══ Input data

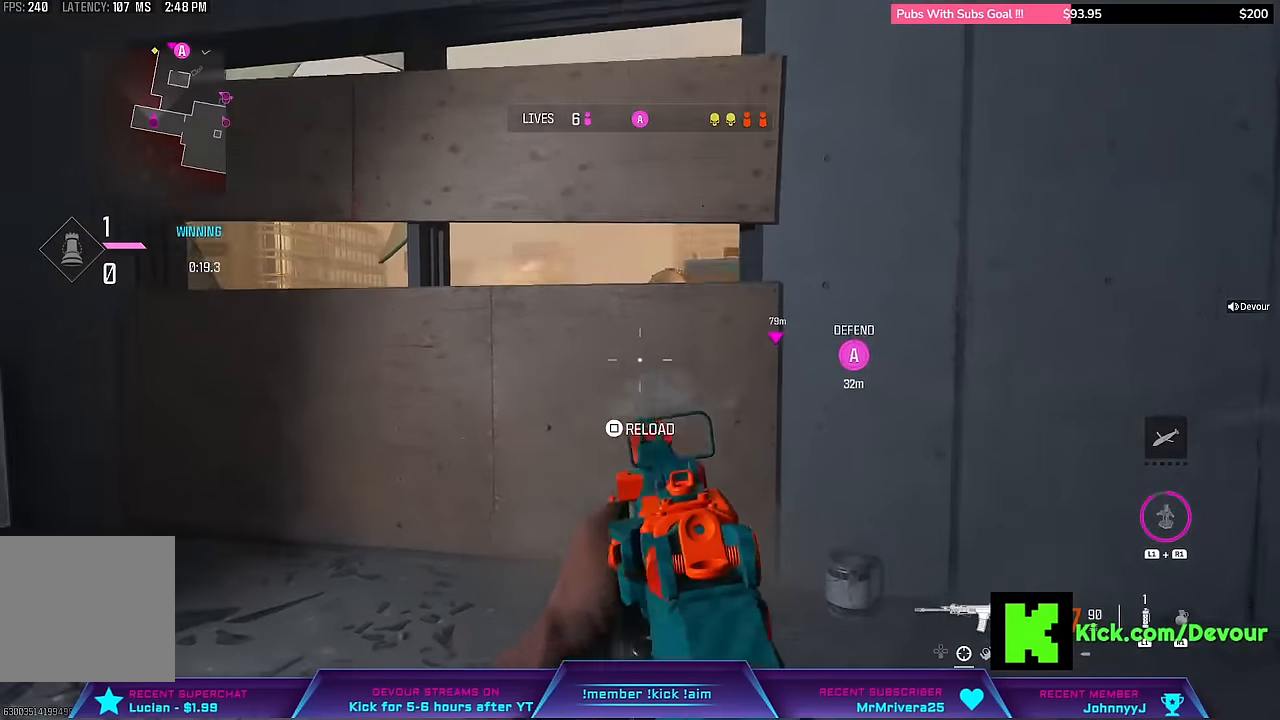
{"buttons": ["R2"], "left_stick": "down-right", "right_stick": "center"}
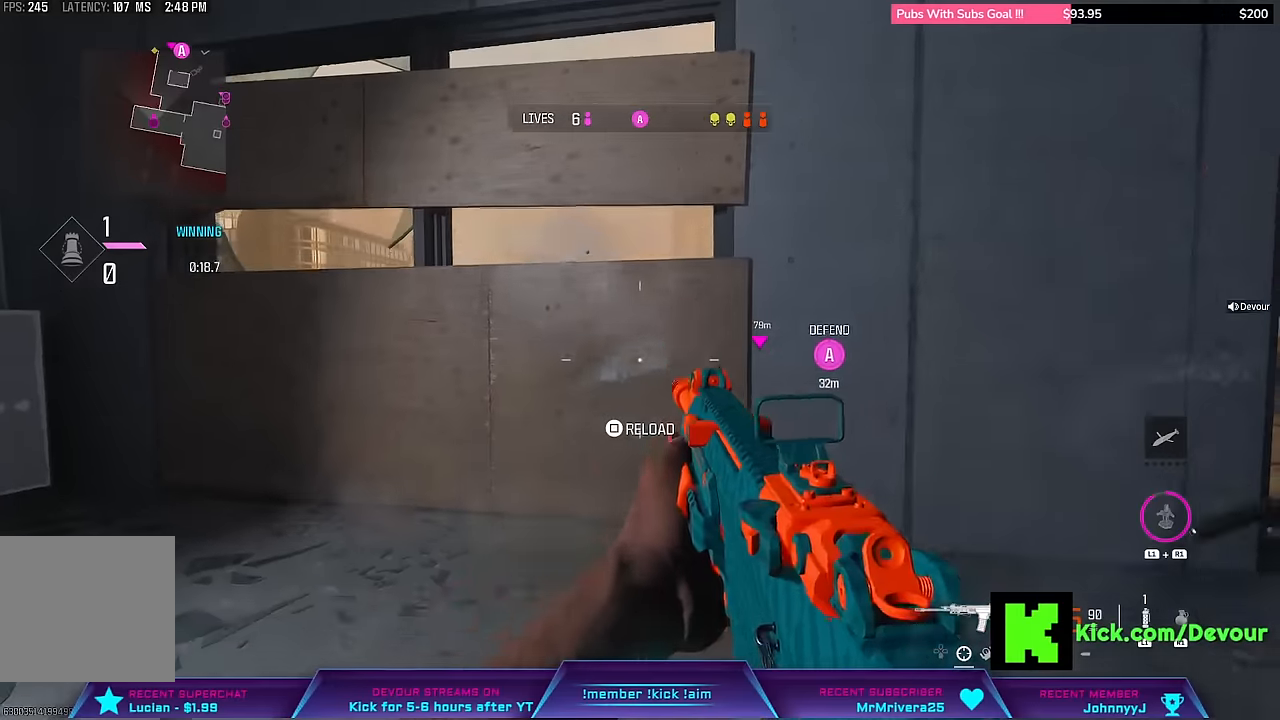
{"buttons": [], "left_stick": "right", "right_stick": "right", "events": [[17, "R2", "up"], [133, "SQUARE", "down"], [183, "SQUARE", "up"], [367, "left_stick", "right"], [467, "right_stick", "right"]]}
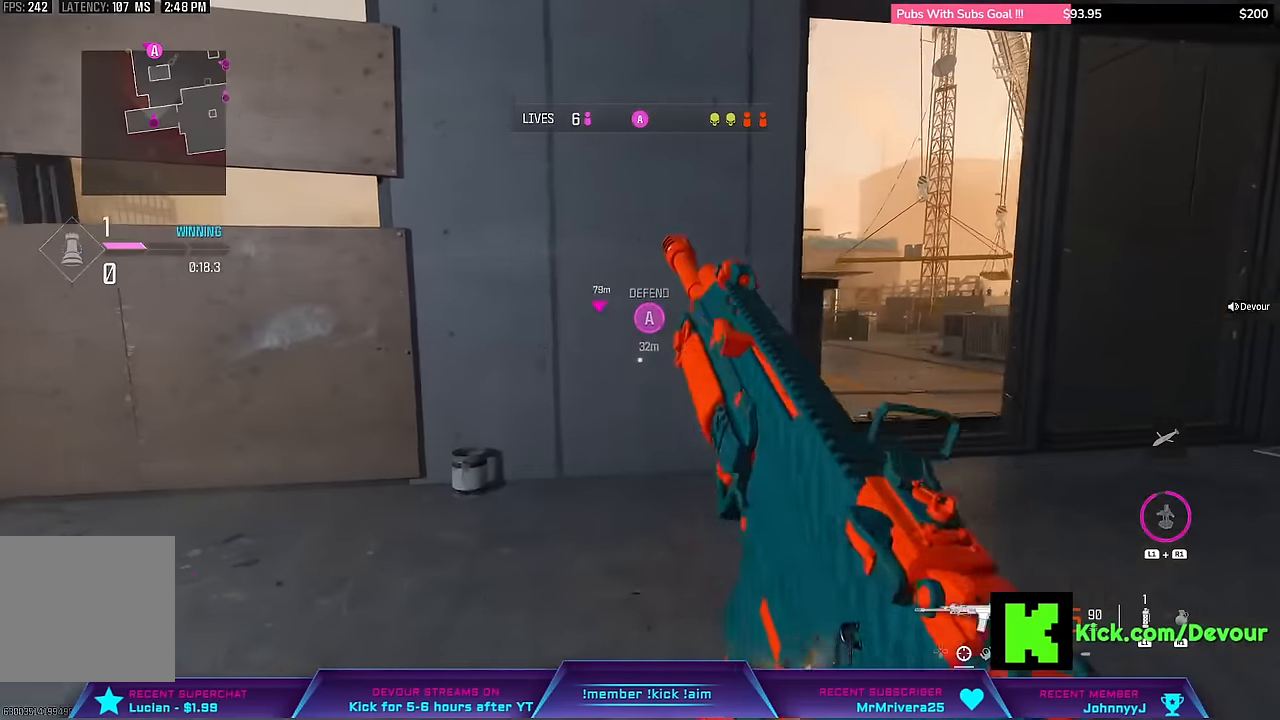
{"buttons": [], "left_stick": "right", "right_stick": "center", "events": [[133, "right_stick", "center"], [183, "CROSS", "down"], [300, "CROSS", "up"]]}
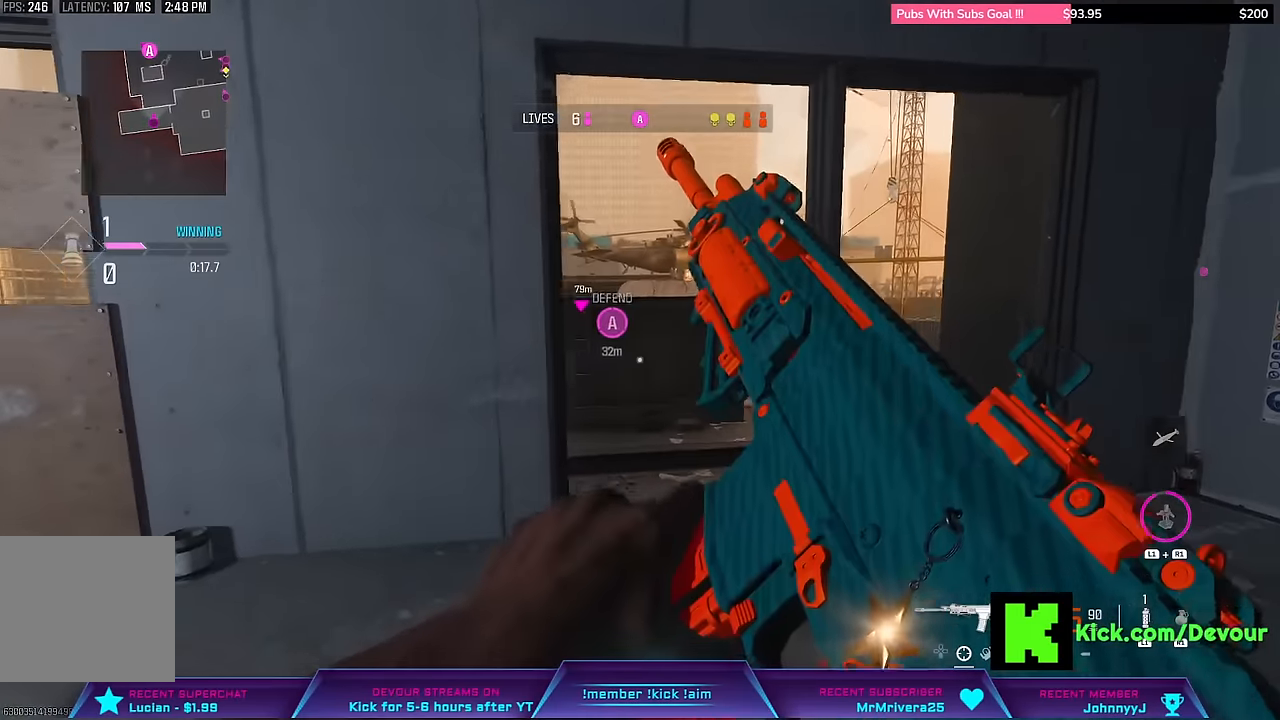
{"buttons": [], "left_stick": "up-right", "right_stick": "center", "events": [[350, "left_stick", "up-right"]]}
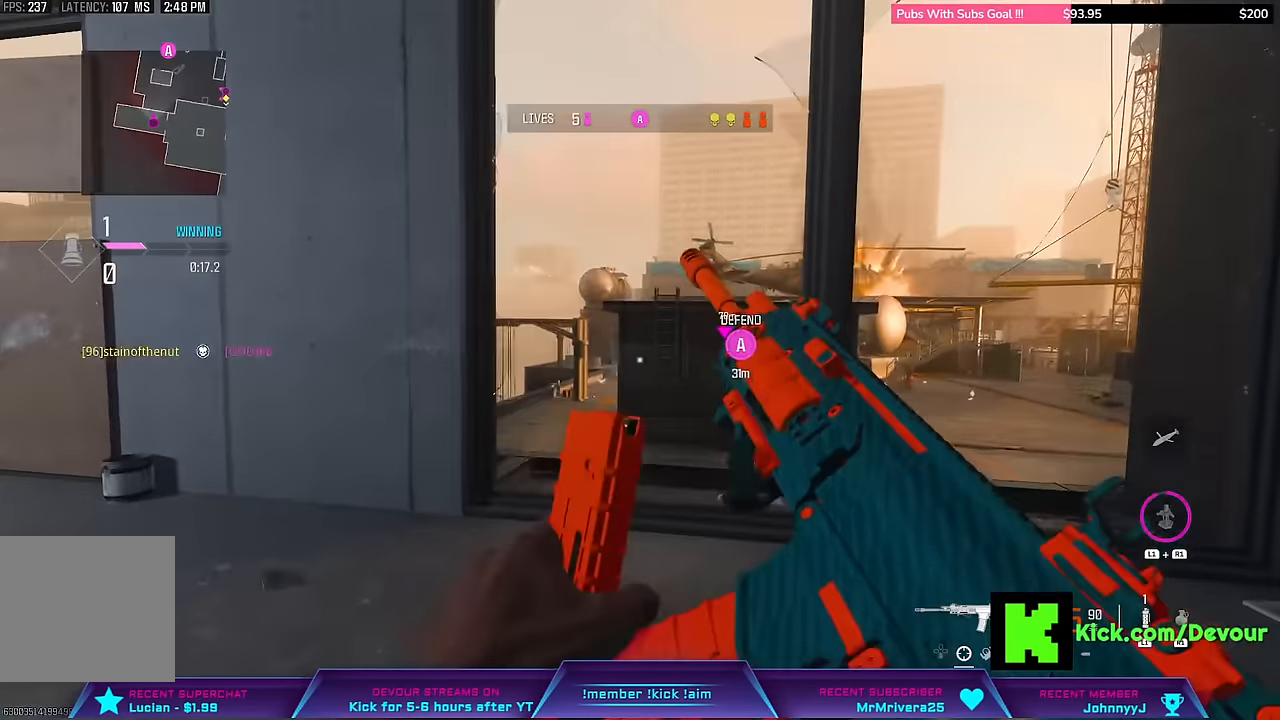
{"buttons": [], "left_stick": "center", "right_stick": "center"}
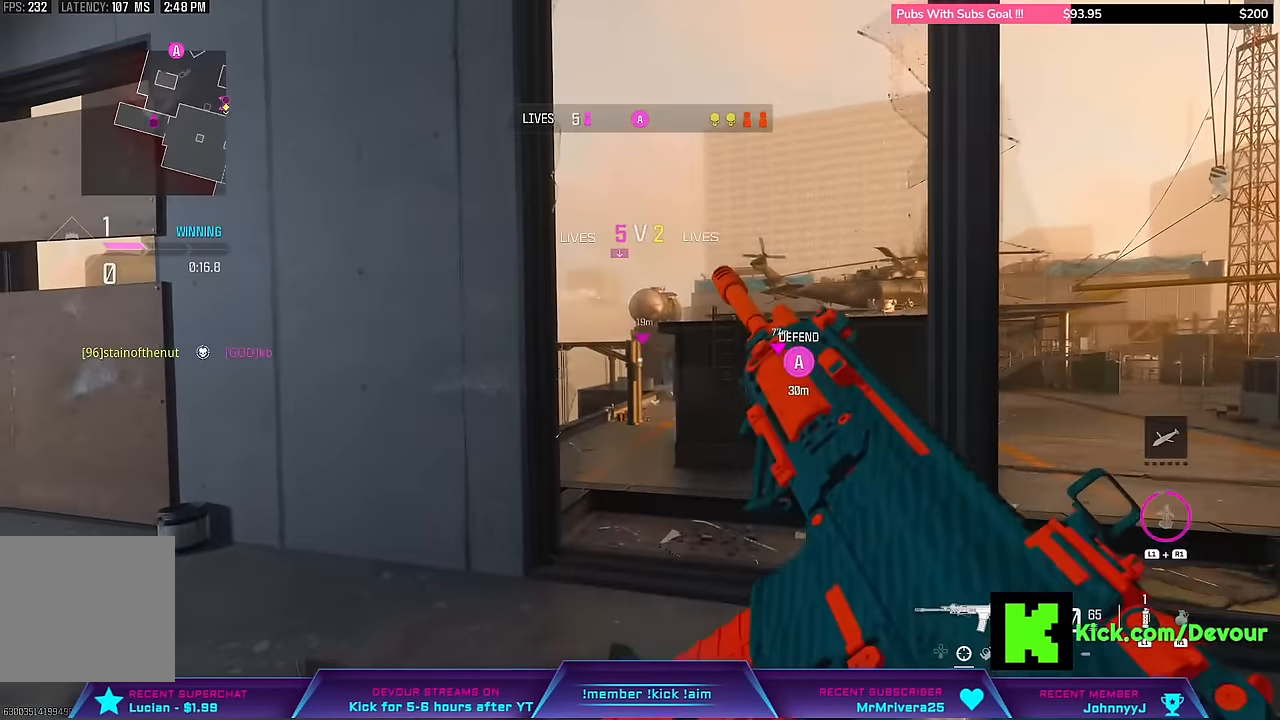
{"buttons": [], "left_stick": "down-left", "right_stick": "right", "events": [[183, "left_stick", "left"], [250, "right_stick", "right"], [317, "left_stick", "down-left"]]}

════

Exercise prompt. Identify each line in the records above containing the word "events"; copy those lines.

Your response.
{"buttons": [], "left_stick": "right", "right_stick": "right", "events": [[17, "R2", "up"], [133, "SQUARE", "down"], [183, "SQUARE", "up"], [367, "left_stick", "right"], [467, "right_stick", "right"]]}
{"buttons": [], "left_stick": "right", "right_stick": "center", "events": [[133, "right_stick", "center"], [183, "CROSS", "down"], [300, "CROSS", "up"]]}
{"buttons": [], "left_stick": "up-right", "right_stick": "center", "events": [[350, "left_stick", "up-right"]]}
{"buttons": [], "left_stick": "down-left", "right_stick": "right", "events": [[183, "left_stick", "left"], [250, "right_stick", "right"], [317, "left_stick", "down-left"]]}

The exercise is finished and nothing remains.